MySQL also discards extra whitespace between keys, values, or elements in the original JSON document, and leaves (or inserts, when necessary) a single space following each comma (,) or colon (:) when displaying it. This is done to enhance readability.

This is confirmed from source code analyzes:

Then when we receive the row via binlog, the extra space is not part of the value, which causes the missmatch:

Row from snapshot:

[Int(1), Text("{\"linked_urls\": []}"), TimestampTz(TimestampTz { is_zero: false, has_negative_offset: false, has_timezone: false, has_date_only: false, offset: 0, subsecond_digits: 0, ts: 2025-08-27T13:30:54+00:00 })]

Row from binlog:

Before:
[Int(1), Text("{\"linked_urls\":[]}"), TimestampTz(TimestampTz { is_zero: false, has_negative_offset: false, has_timezone: false, has_date_only: false, offset: 0, subsecond_digits: 0, ts: 2025-08-27T13:30:54+00:00 })]

After:
[Int(1), Text("{\"linked_urls\":[]}"), TimestampTz(TimestampTz { is_zero: false, has_negative_offset: false, has_timezone: false, has_date_only: false, offset: 0, subsecond_digits: 0, ts: 2025-08-28T13:30:54+00:00 })]
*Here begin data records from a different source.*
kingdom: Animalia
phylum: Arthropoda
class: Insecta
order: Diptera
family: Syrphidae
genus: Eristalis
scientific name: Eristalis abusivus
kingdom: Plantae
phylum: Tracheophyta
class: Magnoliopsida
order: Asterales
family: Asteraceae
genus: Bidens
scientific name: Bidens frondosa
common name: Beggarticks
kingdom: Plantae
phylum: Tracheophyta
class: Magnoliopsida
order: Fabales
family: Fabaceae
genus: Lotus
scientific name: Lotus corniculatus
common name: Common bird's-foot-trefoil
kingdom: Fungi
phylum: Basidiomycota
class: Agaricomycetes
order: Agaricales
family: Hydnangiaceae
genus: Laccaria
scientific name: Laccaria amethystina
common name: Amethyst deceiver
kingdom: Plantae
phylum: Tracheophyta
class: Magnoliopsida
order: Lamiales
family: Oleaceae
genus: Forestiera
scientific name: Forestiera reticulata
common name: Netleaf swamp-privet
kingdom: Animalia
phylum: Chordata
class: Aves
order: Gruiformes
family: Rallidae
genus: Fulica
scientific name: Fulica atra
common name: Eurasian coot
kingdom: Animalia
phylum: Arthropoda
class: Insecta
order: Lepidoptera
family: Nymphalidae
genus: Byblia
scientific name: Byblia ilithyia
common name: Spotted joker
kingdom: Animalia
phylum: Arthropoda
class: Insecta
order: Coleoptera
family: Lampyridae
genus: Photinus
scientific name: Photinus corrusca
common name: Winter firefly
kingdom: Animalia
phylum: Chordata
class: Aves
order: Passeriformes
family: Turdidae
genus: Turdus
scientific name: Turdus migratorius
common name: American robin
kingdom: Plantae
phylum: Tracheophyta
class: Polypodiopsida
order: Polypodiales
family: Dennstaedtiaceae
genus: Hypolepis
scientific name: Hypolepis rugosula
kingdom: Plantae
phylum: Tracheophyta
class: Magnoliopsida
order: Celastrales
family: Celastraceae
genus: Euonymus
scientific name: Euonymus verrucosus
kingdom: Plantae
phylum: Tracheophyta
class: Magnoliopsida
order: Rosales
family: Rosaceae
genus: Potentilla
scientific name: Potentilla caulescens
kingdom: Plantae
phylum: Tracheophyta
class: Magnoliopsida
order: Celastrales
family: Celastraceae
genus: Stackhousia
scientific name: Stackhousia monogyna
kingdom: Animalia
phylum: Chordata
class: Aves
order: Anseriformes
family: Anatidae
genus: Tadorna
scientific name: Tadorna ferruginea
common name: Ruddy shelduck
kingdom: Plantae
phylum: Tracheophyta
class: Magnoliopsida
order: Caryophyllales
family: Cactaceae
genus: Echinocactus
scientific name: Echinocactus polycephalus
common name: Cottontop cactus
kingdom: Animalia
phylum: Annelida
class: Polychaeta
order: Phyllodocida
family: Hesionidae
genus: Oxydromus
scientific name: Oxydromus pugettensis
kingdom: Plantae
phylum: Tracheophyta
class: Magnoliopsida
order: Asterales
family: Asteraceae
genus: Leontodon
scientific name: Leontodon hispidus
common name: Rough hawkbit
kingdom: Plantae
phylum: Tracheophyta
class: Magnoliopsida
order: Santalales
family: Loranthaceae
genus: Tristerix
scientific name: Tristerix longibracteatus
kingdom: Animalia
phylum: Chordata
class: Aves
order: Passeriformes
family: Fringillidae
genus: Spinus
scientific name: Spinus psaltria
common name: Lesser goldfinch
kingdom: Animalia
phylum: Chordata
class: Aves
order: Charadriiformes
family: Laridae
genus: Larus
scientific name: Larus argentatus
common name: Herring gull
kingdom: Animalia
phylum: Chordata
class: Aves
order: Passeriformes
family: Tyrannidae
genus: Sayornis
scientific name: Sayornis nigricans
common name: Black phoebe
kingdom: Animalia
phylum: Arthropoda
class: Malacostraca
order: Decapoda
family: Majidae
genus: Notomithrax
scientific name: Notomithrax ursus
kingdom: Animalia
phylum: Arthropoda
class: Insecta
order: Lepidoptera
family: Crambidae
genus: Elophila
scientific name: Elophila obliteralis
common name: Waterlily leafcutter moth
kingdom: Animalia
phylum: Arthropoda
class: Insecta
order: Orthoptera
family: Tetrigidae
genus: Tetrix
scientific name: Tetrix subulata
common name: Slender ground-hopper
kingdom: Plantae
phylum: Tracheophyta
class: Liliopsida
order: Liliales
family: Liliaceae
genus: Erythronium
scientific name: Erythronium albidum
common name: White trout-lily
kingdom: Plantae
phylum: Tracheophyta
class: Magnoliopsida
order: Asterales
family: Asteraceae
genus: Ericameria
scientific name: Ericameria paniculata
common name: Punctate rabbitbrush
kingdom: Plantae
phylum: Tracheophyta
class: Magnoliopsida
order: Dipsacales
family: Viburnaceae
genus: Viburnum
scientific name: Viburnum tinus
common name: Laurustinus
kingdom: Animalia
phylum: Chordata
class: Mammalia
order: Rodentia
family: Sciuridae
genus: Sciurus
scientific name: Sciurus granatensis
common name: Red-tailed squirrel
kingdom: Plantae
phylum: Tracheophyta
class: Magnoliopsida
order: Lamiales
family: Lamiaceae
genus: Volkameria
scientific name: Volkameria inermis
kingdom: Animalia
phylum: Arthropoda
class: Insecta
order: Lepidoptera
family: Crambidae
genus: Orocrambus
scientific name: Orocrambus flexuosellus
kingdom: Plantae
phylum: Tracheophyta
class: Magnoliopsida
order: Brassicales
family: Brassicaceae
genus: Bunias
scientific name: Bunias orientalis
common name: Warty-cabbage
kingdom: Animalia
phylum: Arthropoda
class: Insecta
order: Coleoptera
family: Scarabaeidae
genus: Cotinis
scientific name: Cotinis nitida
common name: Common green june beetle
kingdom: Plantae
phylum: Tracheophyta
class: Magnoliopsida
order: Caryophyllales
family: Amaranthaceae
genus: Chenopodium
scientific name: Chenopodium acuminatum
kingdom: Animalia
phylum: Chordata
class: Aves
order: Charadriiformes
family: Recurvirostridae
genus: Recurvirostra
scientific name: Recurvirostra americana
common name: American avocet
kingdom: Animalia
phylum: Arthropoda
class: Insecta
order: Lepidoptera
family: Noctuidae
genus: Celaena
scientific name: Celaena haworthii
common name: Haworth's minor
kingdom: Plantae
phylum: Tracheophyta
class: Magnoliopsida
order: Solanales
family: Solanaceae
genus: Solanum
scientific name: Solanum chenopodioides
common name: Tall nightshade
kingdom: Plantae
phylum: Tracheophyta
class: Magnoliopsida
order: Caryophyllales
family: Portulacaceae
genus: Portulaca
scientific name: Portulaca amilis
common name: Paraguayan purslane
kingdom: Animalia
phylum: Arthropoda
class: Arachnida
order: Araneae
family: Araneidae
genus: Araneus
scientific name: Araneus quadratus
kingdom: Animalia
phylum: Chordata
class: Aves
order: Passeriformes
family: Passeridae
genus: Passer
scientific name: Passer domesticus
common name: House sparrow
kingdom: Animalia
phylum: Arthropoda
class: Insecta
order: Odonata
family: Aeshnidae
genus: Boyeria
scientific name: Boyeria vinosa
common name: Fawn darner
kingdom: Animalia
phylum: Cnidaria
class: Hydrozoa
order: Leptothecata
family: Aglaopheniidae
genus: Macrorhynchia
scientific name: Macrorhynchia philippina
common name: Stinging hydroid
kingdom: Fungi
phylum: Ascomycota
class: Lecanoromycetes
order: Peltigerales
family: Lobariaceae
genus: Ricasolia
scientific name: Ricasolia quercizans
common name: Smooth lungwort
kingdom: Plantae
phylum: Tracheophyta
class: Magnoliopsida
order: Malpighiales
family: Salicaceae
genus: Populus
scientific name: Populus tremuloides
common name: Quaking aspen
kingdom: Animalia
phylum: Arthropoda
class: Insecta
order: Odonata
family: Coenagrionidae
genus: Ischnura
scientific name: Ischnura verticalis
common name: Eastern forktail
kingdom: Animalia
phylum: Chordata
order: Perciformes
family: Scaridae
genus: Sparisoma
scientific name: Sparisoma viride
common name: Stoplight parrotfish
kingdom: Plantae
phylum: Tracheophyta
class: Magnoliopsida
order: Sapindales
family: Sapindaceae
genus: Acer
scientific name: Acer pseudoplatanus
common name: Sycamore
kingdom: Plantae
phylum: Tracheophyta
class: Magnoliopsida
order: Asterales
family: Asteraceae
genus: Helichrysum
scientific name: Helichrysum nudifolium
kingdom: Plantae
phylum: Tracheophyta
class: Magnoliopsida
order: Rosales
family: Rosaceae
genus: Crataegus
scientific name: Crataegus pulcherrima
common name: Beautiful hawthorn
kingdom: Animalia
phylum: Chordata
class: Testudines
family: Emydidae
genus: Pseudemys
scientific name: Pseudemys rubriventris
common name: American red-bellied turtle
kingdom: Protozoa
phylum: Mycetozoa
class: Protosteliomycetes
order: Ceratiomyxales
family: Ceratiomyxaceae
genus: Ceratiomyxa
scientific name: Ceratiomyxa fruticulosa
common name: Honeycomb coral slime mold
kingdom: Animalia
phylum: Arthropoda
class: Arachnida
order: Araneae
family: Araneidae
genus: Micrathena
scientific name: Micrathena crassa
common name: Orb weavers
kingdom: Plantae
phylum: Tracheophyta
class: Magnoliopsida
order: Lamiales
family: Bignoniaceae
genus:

There are two issues here:

  1. The actual MySQL issue, which I'm checking the  MySQL source code to validate the exact rule they use to add extra spaces and remove them during snapshot
  2. We are silently failing to delete a row we receive via replication and are not logging any error/warning to notify the user something might be wrong.